After reaching the play-offs, Duffy was nominated for the SPFL Manager of the Year. Whilst he did not win that award, he was named Ladbrokes Championship Manager of the Season in May 2017. Duffy was sacked on 29 April 2018 after a run of defeats saw Morton fail to make the Scottish Premiership playoffs, finishing 7th in the Championship.

=== Dumbarton ===
Duffy was appointed Dumbarton manager in October 2018, following the sacking of Stephen Aitken. His first match in charge was a 4–0 victory against East Fife. After a difficult start to his time with the club, the Sons ended the 2018–19 season in sixth place in Scottish League One, losing just twice in their final 15 games. They again finished sixth in the 2019-20 season, which was curtailed by the worldwide COVID-19 pandemic. Duffy left Dumbarton at the end of the 2020–21 season, when they avoided relegation by winning play-off ties with Stranraer and Edinburgh City.

=== Ayr United ===
Duffy joined Ayr United as assistant to David Hopkin, then became caretaker manager in September 2021 when Hopkin resigned. On 1 October, Duffy was appointed Ayr United manager on a permanent basis. Duffy was relieved of his duties on 20 December.

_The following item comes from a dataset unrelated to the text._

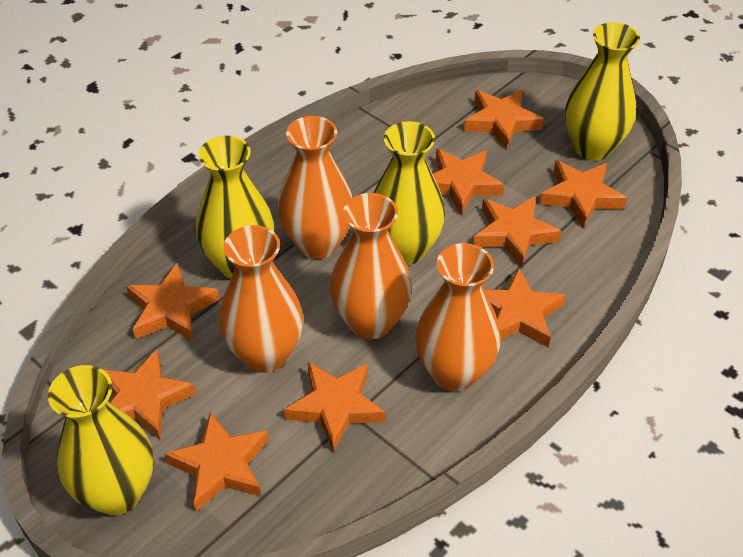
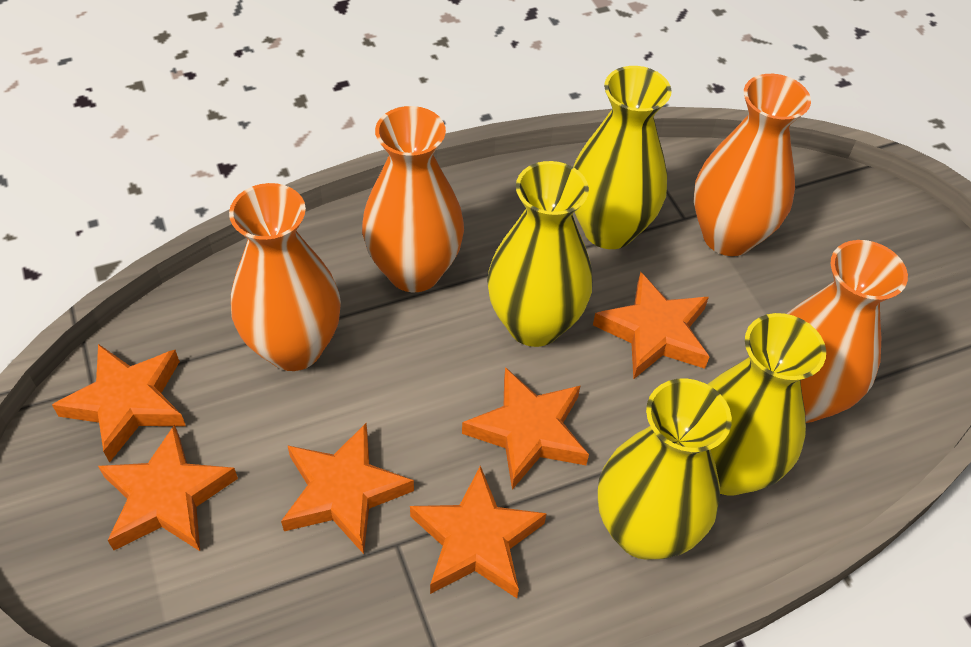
orange star: [104,349,196,439] [126,263,219,341] [164,412,269,512] [284,362,386,452] [433,149,504,215] [464,89,544,150] [473,196,561,268] [484,268,566,348] [539,160,627,228] = 9 -> [52,344,186,463] [98,424,238,551] [281,423,414,554] [410,466,547,598] [462,367,589,490] [593,271,710,380] = 6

===Second spell at Clyde and director of football===
After eight years, Duffy was re-appointed manager of Clyde on 7 November 2022, replacing long-term manager Danny Lennon. Despite, only losing one of their final six league matches, the Bully Wee were relegated to Scottish League Two after defeat in the playoff final to Annan Athletic.

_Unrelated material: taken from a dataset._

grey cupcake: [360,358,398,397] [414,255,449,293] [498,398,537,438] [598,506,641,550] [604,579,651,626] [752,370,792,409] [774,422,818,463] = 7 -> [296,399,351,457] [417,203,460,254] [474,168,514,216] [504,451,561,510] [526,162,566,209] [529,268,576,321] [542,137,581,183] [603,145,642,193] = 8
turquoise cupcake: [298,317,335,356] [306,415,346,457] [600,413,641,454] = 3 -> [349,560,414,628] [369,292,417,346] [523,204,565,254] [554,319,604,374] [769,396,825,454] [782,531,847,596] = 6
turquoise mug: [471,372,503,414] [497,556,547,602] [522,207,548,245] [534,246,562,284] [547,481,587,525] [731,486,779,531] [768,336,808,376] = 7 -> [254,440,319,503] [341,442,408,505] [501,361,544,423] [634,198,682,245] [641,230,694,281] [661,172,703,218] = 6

On 24 May 2023, Clyde announced that Duffy had been promoted to director of football as part of 'a review of the football department' with the implementation of a 'new approach'. Three months later, on 18 August 2023, Clyde announced that Duffy had left the club with immediate effect.

==Personal life==
Duffy suffered a heart attack in June 2020.

==Achievements==

===Honours===

====Player====
- Greenock Morton
- Scottish First Division: 1983–84

====Manager====
- Greenock Morton
- Scottish League One : 2014–15

- Dumbarton
- Scottish League One play-offs : 2020–21

===Individual===
- Greenock Morton
  - Scottish PFA Players' Player of the Year: 1984–85
  - SPFL League One Manager of the Month: November 2014
  - SPFL Championship Manager of the Month: November 2016
  - PFA Scotland Manager of the Year: 2016-17 (nominee)
  - Ladbrokes Championship Manager of the Season: 2016-17
- Dundee
  - SPL Manager of the Month: January 2003
  - SPL Manager of the Month: March 2003
  - SPL Manager of the Month: January 2004
- Clyde
  - SPFL League Two Manager of the Month: October 2013

==Managerial statistics==
As of match played 19 May 2023

| Team | From | To | Record |  |  |  |  |
| G | W | D | L | Win % |
| Falkirk | September 1988 | October 1989 | 53 | 27 | 11 | 15 | 050.94 |
| Dundee | August 1993 | December 1996 | 137 | 57 | 42 | 38 | 041.61 |
| Hibernian | 1 January 1997 | 31 January 1998 | 46 | 8 | 15 | 23 | 017.39 |
| Dundee | 4 July 2002 | 24 August 2005 | 142 | 44 | 38 | 60 | 030.99 |
| Brechin City | 9 January 2009 | 19 May 2010 | 45 | 18 | 10 | 17 | 040.00 |
| Clyde | 6 February 2011 | 19 May 2014 | 145 | 48 | 29 | 68 | 033.10 |
| Greenock Morton | 19 May 2014 | 29 April 2018 | 181 | 80 | 40 | 61 | 044.20 |
| Dumbarton | 21 October 2018 | 24 May 2021 | 94 | 33 | 18 | 43 | 035.11 |
| Ayr United | 9 September 2021 | 20 December 2021 | 20 | 7 | 6 | 7 | 035.00 |
| Clyde | 7 November 2022 | 24 May 2023 | 29 | 4 | 10 | 15 | 013.79 |
| Total |  |  | 892 | 326 | 219 | 347 | 036.55 |

- Initially caretaker and appointed permanently on 1 October 2021
- Ayr United statistics include 3-0 forfeit Challenge Cup defeat to Rangers B (ineligible player in an initial 3–0 win).